Reproduce the podcast transcript word for word, from "Prefer to read" up to and including "of today’s episode.".
═══ EXCERPT PROVIDED
Prefer to read instead of listen? Or maybe you want to follow along while listening for maximum impact. Either way, here’s a full transcript of today’s episode.

I’m going to take a wild guess that you’re a passionate educator who is committed to helping all your students thrive. You know how I know that? Because you wouldn’t be here otherwise. You’re not doggy paddling your way through teaching – you’re the seasoned swimmer dedicated to taking positive action and you know the power of creativity.  

Now…here’s a little bit about me. I’ve been an educator for almost 20 years at this point. I’ve worked with thousands of educators around the world to use arts integration and STEAM for the past decade, so I can tell you without a doubt that creativity changes the game in education. I’ve seen the results myself: increased student achievement, positive social-emotional development, and teachers who are more joyful in their teaching.  I’m a mom to a beautiful girl named Emma and I’m her biggest fan.  My husband Kevin is a concrete construction project manager who tries really hard to understand my educanese when we chat at the dinner table.  And I love the ocean, good food, and reality TV.
══════
═══ STORED ROWS
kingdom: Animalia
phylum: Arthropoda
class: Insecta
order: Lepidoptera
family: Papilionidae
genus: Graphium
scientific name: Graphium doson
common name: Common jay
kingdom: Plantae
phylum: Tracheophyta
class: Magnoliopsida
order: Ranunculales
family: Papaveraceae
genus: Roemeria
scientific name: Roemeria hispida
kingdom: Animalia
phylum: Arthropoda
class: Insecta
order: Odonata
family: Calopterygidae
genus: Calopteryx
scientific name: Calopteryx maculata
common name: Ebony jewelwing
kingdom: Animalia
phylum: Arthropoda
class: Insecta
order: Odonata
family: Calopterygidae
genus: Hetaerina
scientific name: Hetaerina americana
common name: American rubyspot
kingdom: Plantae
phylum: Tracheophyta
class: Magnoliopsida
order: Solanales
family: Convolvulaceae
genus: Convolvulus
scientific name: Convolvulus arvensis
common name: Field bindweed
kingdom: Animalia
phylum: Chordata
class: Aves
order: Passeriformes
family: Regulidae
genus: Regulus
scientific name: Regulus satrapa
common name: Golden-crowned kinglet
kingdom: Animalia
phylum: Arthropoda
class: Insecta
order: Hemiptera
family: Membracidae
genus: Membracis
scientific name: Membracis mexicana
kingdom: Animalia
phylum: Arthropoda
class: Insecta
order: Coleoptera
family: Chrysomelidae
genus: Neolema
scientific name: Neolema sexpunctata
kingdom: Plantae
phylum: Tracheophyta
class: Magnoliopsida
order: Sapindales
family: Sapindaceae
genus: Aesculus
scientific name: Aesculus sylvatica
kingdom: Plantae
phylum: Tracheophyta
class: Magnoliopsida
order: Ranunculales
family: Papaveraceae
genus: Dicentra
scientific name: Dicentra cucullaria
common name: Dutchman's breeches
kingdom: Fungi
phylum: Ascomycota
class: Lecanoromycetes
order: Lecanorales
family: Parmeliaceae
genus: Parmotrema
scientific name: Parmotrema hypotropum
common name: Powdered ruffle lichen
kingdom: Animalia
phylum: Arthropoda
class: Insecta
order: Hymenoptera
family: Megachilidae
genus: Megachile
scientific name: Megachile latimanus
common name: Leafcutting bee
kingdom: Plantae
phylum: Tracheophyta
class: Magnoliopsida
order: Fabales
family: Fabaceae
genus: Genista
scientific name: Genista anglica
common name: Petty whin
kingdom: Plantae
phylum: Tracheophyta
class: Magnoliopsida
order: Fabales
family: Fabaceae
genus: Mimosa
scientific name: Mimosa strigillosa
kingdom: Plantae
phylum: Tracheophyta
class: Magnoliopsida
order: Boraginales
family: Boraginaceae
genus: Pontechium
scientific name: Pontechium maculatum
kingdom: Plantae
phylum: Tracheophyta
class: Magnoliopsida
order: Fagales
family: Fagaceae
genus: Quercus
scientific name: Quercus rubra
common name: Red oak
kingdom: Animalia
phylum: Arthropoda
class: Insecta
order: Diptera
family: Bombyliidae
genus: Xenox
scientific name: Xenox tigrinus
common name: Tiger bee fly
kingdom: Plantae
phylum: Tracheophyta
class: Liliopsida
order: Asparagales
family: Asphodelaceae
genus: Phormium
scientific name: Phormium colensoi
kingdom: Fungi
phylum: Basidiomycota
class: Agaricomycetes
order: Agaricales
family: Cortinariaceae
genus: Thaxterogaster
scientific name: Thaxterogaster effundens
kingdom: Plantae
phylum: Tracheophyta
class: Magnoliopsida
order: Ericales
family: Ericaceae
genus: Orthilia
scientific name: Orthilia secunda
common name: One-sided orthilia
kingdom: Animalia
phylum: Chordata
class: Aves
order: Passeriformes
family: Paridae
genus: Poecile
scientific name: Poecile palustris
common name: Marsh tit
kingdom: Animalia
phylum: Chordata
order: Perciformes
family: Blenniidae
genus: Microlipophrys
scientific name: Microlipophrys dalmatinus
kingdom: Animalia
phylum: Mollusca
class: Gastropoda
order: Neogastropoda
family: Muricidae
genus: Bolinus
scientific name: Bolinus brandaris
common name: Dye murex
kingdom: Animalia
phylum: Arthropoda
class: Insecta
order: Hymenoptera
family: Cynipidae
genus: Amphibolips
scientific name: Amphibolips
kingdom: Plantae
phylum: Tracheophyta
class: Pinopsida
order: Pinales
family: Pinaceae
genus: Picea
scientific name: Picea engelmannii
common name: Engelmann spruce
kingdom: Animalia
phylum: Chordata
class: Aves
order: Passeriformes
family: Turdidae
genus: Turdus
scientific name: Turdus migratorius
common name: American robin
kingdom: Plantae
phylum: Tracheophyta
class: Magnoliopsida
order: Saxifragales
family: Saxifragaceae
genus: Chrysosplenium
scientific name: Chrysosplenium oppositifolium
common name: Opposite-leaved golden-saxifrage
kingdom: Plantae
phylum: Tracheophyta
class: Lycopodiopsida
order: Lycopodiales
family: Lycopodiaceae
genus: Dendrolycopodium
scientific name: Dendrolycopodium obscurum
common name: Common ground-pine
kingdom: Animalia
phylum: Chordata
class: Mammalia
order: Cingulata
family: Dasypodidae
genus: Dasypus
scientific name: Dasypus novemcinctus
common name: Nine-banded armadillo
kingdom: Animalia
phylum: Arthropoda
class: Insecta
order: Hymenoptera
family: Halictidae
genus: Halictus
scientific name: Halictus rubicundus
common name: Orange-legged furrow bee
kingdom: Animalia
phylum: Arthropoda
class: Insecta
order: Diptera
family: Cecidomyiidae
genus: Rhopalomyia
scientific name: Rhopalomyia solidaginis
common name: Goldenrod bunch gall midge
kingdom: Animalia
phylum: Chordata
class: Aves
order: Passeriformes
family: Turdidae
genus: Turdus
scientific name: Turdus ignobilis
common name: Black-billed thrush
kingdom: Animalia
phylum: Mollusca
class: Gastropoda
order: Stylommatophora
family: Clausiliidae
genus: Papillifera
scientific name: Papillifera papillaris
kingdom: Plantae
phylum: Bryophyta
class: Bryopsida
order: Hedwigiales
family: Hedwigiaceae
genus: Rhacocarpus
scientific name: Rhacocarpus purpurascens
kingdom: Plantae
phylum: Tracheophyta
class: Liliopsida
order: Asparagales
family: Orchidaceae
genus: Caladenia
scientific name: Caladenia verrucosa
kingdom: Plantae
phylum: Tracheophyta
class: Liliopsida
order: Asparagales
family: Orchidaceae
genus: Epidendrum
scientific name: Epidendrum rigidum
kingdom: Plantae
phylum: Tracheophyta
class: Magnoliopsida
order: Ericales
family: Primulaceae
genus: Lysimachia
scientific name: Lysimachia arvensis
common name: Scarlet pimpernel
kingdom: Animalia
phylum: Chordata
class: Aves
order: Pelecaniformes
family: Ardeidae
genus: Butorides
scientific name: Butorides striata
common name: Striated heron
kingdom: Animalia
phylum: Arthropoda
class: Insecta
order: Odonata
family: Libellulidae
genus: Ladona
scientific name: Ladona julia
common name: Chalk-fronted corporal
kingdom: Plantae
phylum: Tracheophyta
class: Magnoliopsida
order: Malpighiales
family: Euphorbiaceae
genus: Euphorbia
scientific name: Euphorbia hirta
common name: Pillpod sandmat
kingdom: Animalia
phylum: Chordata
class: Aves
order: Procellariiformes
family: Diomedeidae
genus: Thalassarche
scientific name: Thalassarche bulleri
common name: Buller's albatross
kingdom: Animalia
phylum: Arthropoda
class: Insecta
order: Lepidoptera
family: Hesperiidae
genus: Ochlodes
══════
WORKED ANSWER —
Prefer to read instead of listen? Or maybe you want to follow along while listening for maximum impact. Either way, here’s a full transcript of today’s episode.